Study finds antigenic profile of Omicron RBD is distinct from previous SARS-CoV-2 variants of concern
The severe acute respiratory syndrome coronavirus 2 (SARS-CoV-2) which is responsible for the current coronavirus disease 2019 (COVID-19) pandemic is constantly mutating and reemerging as new variants of concern (COVs). These mutant strains pose threats of increased spread of infection and host immune evasion despite vaccination.
The VOC–Omicron (B.1.1.529), which emerged late last year, was found to harbor numerous mutations, 11 of which localize to the receptor binding site (RBS), the main target of antibody.
A new study published on bioRxiv* preprint server aimed to clarify whether extensive receptor-binding domain (RBD) mutations could affect the magnitude and immunodominance hierarchy of the host antibody response.
Here, the RBD antigenic profiles for the Wuhan (WT) strain of SARS-CoV-2 were studied. This systematic study used a deep learning geometric model (ScanNet10) to predict epitopes.
Calculation of antibody-binding propensity found correlations with structurally determined RBD epitope frequency. The results confirmed that RBS residues have a strong propensity for all RBDs. COVs – Alpha, Beta and Delta showed moderate increases in RBS antigenicity, while that of Omicron was significantly reduced.
It was also noted that eight Omicron mutations (53%) contributed to decreased antigenicity, while the other five Omicron mutations increased antigenicity. Meanwhile, only 26% of point mutations decreased antigenicity. These results indicated that Omicron’s lower antigenicity may have transpired from evolutionary alterations.
On the analysis of adaptive immune responses of immunized mice in vitro, robust and comparable T cell responses were detected. In particular, splenocytes from these animals produced elevated levels of interferon (IFN)γ in the setting of reinfection with WT, Delta, or Omicron, signifying a Th1-mediated immune response. Moreover, these animals also elicited a strong Th17 response. Similarly, the local response in the lungs recorded IFNγ and IL-17 responses.
Measurement of antibody titers revealed that those of sera immunized with Omicron were significantly lower by more than 15 times than those of WT, as well as other COVs. Therefore, the conclusions of the live the experiments resembled the deep learning model and showed that mutations can impair the antigenicity of Omicron.
When evaluating the cross-reactivity of immunized sera, it was found that WT-immunized sera had higher titers against RBD Alpha and Delta and conferred reduced activity against Beta and more significantly against Omicron. Of note, antibody evasion by VOCs replicated those revealed in clinical data. Therefore, the RBD immunodominance hierarchy was identical among mice and humans.

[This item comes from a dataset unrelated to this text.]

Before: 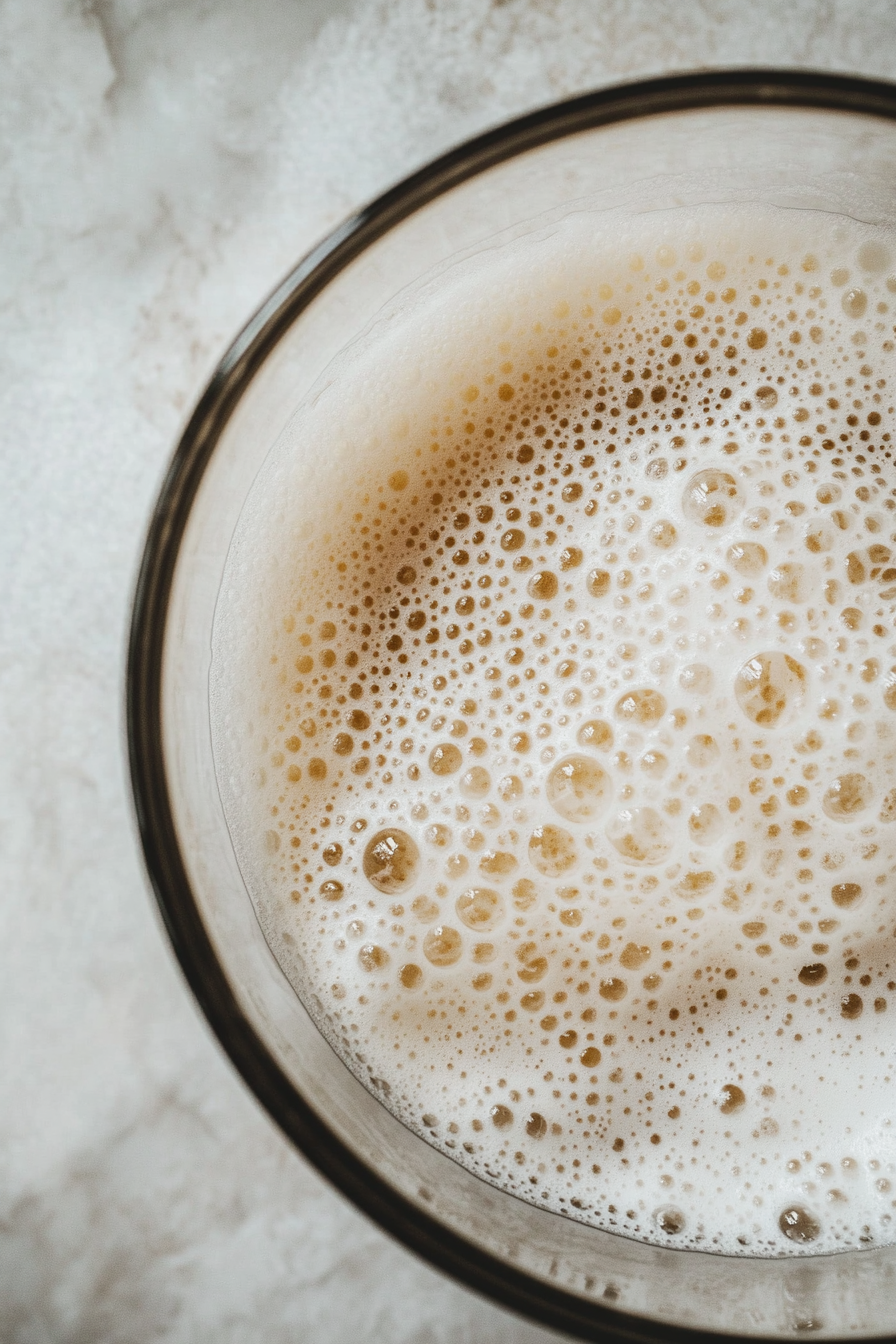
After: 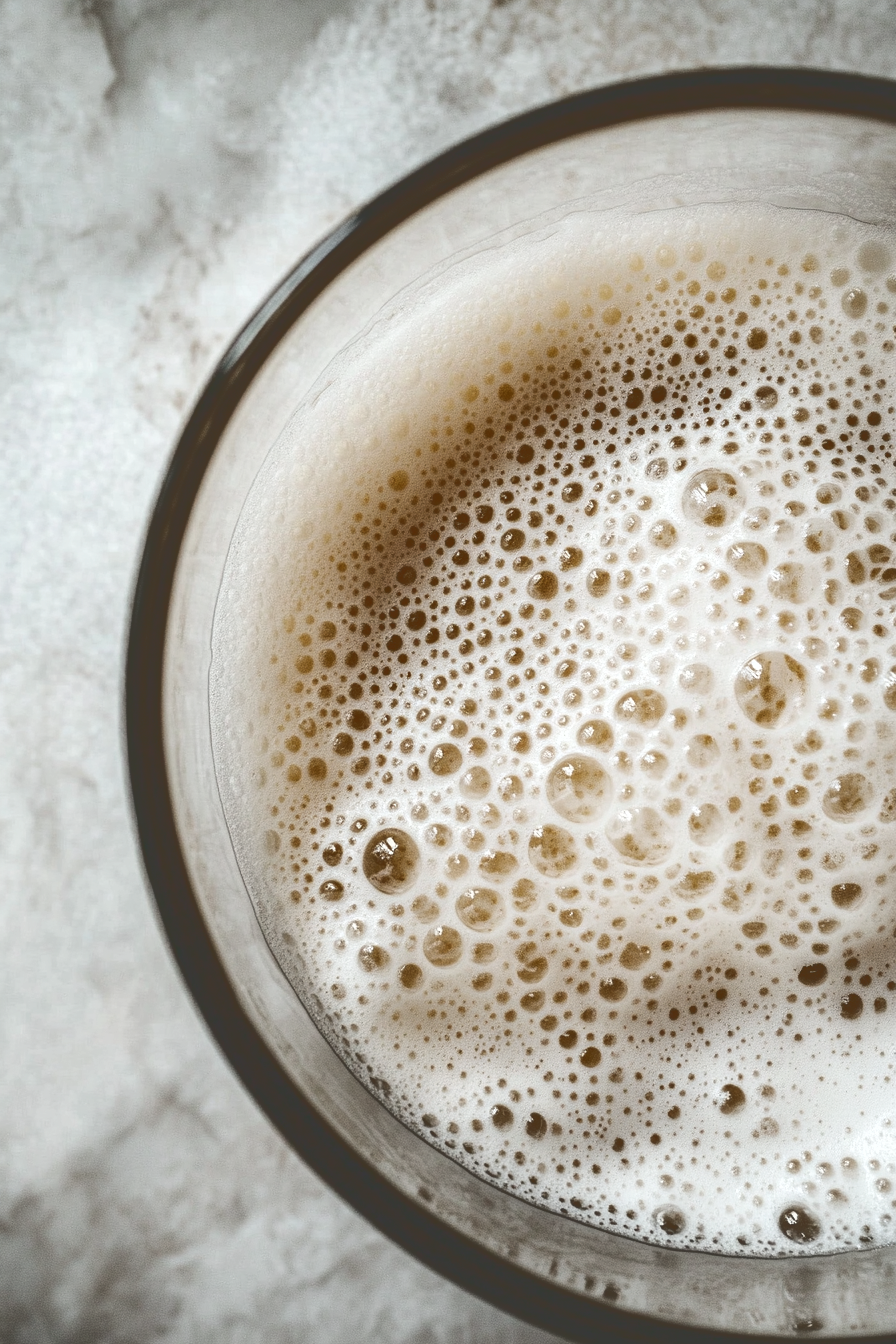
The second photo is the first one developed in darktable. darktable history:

Additionally, sera immunized with Omicron were detected with significantly lower antibody titers against other COVs, suggesting that Omicron’s RBS is highly antigenic. Cross-reacting antibodies from sera immunized with Omicron with WT RBD showed only a small fraction of the response of sera immunized with WT to Omicron.
Evaluation of the cross-reactivity of beta-immune sera showed more promising results against Omicron. The SARS-CoV-2 pseudovirus assay revealed that despite some cross-reactivity against Omicron, the neutralizing activities of WT-immunized sera were negligible. Incidentally, sera immunized with Omicron themselves failed to neutralize Omicron VOCs, nor were they potent against the WT strain.
This study used structural modeling and longitudinal analysis of hCOV229E (cold coronavirus) RBDs, which indicated a downward trend in antigenicity on the RBS, which was sustained through 2010. This pattern appears have deviated over the past decade. To explore the potential to further reduce the antigenicity of SARS-CoV-2, new stability-preserving RBD variants – with Omicron-like mutations – have been created. Many such variants have been shown to have lower antigenicity than Omicron; thus, the antigenicity of this variant could probably fade.
In summary, Omicron convalescent sera extracted from unvaccinated individuals were only weakly neutralizing Omicron VOCs. Omicron convalescent serums could barely neutralize other VOCs. The results were consistent with preclinical vaccine trials as well as clinical data and revealed the underlying mechanism that renders the host immune response suppressed against Omicron’s COV. Furthermore, the results elucidated the future course of viral evolution and highlighted future challenges that may be posed when developing effective vaccines targeting Omicron’s COV.
bioRxiv publishes preliminary scientific reports that are not peer-reviewed and, therefore, should not be considered conclusive, guide clinical practice/health-related behaviors, or treated as established information.